Servant Leadership

The recent announcement by Google that they are reorganizing into a holding company called Alphabet which will hold operating companies for each of their products struck me for a number of reasons. In particular the letter that CEO Larry Page released detailing the reasoning demonstrated a number of key things that keep Google successful.

1. They have stayed true to their core

In the letter Larry outlines that they set out with the intention that “Google is not a conventional company. We do not intend to become one.” The letter demonstrates to me that Google is not a conventional company. It is not a stuffy, formal letter written by lawyers or a PR firm designed to be as inoffensive as possible while still raising the share price of Google. It is a real letter, written by real person, expressing their real feelings, in natural language.  He says things like “Sergey and I have been super excited about his progress and dedication to the company” and “Susan is doing a great job as CEO” and “We are still trying to do things other people think are crazy but we are super excited about.” Apparently if Larry Page is one thing, he’s super excited!

2. They demonstrate servant leadership

Servant leadership is the concept that the leader of an organization is there to ensure that their people have the tools, empowerment, and opportunities under which to perform their best.

Robert Greenleaf, the guy that coined the phrase, describes it this way

A servant-leader focuses primarily on the growth and well-being of people and the communities to which they belong. While traditional leadership generally involves the accumulation and exercise of power by one at the “top of the pyramid,” servant leadership is different. The servant-leader shares power, puts the needs of others first and helps people develop and perform as highly as possible.

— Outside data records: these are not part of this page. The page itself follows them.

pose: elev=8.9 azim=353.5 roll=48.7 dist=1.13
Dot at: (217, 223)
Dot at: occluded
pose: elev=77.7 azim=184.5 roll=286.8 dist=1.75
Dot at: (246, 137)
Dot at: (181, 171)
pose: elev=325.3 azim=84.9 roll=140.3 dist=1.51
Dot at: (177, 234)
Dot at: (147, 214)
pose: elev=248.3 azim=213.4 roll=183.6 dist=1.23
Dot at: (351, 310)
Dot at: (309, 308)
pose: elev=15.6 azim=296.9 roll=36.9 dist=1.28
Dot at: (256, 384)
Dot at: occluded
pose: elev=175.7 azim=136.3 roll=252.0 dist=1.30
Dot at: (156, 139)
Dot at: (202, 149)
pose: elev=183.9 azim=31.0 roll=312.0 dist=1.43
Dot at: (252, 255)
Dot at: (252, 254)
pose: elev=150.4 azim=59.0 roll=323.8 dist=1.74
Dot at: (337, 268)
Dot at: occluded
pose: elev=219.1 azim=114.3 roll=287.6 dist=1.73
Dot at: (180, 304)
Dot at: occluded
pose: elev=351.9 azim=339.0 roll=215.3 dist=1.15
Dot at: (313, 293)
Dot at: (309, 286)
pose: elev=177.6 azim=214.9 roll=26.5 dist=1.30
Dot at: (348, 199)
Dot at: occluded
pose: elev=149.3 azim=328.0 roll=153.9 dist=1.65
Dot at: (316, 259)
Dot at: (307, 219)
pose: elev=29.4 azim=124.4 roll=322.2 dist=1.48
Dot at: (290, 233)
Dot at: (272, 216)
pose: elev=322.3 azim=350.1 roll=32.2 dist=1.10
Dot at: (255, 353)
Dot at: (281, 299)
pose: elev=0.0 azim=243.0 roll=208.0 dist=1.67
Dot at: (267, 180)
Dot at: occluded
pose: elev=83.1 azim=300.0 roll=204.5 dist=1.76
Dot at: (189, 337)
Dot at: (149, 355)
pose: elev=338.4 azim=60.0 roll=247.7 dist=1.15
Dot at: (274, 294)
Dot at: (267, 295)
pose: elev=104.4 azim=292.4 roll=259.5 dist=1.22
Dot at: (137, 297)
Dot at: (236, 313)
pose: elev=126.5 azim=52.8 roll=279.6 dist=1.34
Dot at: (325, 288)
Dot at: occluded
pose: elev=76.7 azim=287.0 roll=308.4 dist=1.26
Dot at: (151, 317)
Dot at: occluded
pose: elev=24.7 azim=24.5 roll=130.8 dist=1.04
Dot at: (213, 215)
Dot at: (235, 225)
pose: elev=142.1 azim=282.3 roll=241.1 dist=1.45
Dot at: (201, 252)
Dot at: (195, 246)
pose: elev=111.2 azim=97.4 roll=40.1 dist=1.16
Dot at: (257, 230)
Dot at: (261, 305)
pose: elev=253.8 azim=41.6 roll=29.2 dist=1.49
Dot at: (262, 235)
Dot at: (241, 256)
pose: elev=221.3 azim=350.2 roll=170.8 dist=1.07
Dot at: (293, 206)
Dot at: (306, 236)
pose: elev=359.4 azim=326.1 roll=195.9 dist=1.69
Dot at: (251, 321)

Larry Page demonstrates his dedication to this type of philosophy in the section of the letter where he describes Sundar Pichai, the new CEO of Google. He says “I have been spending quite a bit of time with Sundar, helping him and the company in any way I can, and I will of course continue to do that.” Then later when describing all the CEOs of their business lines “In general, our model is to have a strong CEO who runs each business, with Sergey and me in service to them as needed.” It must be a powerful feeling to know that the CEO of one of the largest companies in history is “in service” to you!

3. Flexible and innovative

We work with companies every day that are small or medium sized (<500 people) that have the speed and bureaucracy of a large company. It’s almost as if they adopt bureaucracy and rigid multi-layered org structures as way to to  demonstrate that they are a “real’ company. This recent article by Sam Altman (of Y Combinator) really highlights the benefits of staying nimble and being a “project” instead of a “company”. While I would never call a multi-billion dollar enterprise a “project” Google does have the spirit of flexibility and adaptability that many companies lack.


Overall I’m really impressed by Google’s switch, by the subtle messages they convey in their letter to investors and I hope that they can hold on to their core values in the long run. The real test will come when Larry Page, Sergey Brin, and Eric Schmidt are no longer leading the charge.